:: Work instruction ::
Copy out the records from the first line up to and including the line with "env.company.country_id => res.country(227,)", swapping every "Administrator" for "Admin" and changing nothing else.

:: Input data ::
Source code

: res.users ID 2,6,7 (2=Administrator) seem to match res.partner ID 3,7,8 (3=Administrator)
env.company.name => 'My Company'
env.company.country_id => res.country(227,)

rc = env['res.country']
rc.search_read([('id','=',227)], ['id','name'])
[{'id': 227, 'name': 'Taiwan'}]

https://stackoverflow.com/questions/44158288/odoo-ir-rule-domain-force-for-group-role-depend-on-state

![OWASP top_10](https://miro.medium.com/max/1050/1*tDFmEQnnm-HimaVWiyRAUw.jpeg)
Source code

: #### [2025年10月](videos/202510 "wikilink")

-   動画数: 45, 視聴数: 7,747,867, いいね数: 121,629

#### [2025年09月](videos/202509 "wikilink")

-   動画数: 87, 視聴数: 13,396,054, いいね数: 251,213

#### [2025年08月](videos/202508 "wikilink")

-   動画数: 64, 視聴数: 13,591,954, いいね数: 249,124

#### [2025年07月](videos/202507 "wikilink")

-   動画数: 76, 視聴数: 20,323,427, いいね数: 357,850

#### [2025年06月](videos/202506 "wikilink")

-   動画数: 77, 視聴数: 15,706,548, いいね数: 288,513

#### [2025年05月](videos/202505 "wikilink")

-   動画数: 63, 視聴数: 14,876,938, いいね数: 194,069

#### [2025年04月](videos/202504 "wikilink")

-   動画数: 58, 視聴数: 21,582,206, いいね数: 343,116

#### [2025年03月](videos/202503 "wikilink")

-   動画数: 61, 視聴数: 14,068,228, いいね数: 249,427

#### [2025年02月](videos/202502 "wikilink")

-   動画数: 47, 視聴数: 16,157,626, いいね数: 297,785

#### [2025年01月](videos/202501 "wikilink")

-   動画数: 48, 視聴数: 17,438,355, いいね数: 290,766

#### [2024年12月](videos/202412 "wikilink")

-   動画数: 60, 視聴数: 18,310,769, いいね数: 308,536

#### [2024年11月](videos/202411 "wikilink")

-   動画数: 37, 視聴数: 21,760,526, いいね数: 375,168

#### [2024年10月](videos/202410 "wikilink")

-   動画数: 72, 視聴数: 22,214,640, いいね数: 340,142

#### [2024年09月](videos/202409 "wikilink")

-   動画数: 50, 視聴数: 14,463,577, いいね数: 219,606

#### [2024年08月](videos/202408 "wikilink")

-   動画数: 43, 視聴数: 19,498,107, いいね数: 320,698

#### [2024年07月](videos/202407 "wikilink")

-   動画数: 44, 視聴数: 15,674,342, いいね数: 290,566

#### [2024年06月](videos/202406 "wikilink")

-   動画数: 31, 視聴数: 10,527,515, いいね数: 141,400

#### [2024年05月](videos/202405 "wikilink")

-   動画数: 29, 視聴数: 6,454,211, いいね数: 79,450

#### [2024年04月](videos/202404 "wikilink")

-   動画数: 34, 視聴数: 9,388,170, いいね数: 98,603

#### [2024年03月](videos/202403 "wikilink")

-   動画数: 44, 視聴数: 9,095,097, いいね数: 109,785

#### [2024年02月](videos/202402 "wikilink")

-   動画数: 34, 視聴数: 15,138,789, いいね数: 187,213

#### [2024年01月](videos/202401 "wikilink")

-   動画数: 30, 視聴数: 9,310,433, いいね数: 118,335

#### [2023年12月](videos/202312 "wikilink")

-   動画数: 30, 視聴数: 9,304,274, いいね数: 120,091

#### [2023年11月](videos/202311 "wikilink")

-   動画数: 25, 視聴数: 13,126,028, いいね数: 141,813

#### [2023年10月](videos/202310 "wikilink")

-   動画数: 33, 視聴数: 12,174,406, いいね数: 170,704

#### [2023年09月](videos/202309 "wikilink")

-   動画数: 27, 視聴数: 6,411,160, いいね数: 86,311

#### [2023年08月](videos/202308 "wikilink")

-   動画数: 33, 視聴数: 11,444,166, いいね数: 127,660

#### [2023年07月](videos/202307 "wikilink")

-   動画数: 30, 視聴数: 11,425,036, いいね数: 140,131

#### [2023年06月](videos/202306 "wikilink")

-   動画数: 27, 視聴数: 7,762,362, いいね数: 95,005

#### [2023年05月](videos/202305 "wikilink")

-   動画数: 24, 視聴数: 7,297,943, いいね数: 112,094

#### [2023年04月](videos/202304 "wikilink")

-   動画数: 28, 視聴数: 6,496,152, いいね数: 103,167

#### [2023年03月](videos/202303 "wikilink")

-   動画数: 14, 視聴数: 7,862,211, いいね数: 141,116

:: Solved exercise ::
Source code

: res.users ID 2,6,7 (2=Admin) seem to match res.partner ID 3,7,8 (3=Admin)
env.company.name => 'My Company'
env.company.country_id => res.country(227,)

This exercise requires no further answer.